PERFORM – If you decide to carry out first aid, it’s important to prioritize the measures you’re going to take. The injuries you are dealing with can range from small grazes to heavily bleeding wounds, broken bones or loss of consciousness. It's essential you have a solid understanding of first aid, know how to use the necessary techniques and, above all, carry a first aid kit. A bivouac bag or shelter, cell phone, helmet and emergency map are also essential pieces of equipment in any mountain backpack. Using the ABCDE emergency assessment method gives a clear understanding of how to act and serves as a useful guide for all first aiders.
ABCDE emergency assessment
AIRWAY: Check if the victim is breathing and their airways are free from obstruction. Tilt the head to check inside their mouth and remove any foreign objects such as vomit, snow, etc.
BREATHING: If their airways are clear and they are breathing fine, then maneuver the victim into the recovery position and monitor them. If their airways are clear but they are not breathing, then begin cardiopulmonary resuscitation (CPR). This should be carried out at a ratio of 30:2 (30 x heart compressions, 2 x resuscitation breaths) and do not stop until the victim is breathing independently again, or professional rescue services arrive on the scene and take over.

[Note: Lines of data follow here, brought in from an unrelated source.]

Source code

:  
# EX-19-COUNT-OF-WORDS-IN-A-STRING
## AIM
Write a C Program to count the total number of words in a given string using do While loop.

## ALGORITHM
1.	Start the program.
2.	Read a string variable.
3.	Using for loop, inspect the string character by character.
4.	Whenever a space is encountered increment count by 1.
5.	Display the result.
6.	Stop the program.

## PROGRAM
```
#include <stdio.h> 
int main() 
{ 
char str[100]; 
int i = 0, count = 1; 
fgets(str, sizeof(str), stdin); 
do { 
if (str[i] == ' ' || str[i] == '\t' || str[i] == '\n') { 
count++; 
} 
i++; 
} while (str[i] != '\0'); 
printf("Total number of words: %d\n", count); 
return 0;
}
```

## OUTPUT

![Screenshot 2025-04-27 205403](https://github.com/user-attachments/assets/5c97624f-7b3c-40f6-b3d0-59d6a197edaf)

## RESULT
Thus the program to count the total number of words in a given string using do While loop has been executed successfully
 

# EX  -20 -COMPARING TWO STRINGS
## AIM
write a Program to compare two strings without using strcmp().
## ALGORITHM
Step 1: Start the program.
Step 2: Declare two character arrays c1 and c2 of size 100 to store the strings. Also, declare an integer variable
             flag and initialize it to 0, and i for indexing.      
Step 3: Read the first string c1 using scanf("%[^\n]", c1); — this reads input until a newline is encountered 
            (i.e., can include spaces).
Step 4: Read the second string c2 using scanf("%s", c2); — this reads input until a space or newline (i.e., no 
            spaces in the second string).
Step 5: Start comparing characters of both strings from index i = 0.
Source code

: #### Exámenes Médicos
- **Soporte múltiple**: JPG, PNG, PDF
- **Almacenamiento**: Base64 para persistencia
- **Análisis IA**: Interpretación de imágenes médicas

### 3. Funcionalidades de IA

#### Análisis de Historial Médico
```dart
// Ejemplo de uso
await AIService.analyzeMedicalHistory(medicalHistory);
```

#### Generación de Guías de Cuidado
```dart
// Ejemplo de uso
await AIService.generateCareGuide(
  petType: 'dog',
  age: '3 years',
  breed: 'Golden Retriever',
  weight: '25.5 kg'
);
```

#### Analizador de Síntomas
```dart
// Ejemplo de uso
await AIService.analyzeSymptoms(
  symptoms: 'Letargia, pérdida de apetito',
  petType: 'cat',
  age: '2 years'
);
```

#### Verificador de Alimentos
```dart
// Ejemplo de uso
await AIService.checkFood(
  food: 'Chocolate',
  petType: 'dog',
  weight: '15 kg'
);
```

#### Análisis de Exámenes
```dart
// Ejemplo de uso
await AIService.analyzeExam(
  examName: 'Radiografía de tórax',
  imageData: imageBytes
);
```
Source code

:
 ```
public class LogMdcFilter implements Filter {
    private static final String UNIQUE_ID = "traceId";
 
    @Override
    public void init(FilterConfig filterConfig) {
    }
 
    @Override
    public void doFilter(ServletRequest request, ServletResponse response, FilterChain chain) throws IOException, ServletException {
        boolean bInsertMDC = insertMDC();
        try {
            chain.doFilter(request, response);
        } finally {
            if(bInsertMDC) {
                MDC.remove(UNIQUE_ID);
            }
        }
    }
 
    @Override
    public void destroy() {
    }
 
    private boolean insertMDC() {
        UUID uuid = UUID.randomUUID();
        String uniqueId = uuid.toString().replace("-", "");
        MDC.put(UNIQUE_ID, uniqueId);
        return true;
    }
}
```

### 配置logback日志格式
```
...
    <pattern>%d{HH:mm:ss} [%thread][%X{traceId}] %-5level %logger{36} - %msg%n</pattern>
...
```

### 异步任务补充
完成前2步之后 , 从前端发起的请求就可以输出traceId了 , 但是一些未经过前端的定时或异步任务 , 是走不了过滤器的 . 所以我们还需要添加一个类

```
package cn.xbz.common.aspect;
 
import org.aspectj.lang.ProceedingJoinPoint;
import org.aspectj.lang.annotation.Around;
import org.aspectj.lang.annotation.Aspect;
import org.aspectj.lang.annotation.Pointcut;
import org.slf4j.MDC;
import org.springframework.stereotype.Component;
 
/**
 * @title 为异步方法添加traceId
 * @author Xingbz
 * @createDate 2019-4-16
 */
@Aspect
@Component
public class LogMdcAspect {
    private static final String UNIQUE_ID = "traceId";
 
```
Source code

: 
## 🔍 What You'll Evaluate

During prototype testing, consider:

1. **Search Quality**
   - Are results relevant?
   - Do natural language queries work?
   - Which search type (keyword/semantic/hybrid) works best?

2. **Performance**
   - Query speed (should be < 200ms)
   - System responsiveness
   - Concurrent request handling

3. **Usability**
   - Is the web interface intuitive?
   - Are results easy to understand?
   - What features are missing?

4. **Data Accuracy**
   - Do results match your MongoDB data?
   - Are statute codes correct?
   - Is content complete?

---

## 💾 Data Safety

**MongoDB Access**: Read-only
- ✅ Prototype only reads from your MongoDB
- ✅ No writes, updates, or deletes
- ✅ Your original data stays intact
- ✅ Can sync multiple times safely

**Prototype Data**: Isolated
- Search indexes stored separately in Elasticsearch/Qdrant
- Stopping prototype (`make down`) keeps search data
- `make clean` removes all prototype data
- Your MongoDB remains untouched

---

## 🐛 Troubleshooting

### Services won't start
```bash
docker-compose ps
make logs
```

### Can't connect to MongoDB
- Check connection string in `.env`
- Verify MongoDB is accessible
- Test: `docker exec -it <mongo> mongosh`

CIRCULATION: Measure the victim’s pulse at the extremities or carotid artery. Check for bleeding, any irregularities or skin conditions. Treat any wounds with pressure bandages and follow the RICE guidance of Rest, Ice, Compression and Elevation. Following this sequence of self-help measures alleviates acute pain and prevents more serious outcomes. 3
DISABILITIES: Evaluate the victim's level of consciousness and check for visible injuries such as head trauma, etc.
EXPOSURE: Assess any other remaining symptoms and take action. Prevent the victim from getting hypothermia by using a survival blanket, warm clothing, a shelter or bivouac.
And so it’s these four key things to think about and act upon that are featured on the SOS label inside your pack. Having them there, all in one place and easy to read, should help keep a cool head in challenging situations. It does not however, replace or negate the need for comprehensive first-aid training. Anyone regularly spending time in the mountains should take one of these courses and attend refresher courses so that they can help themselves and others in an emergency, or even save lives.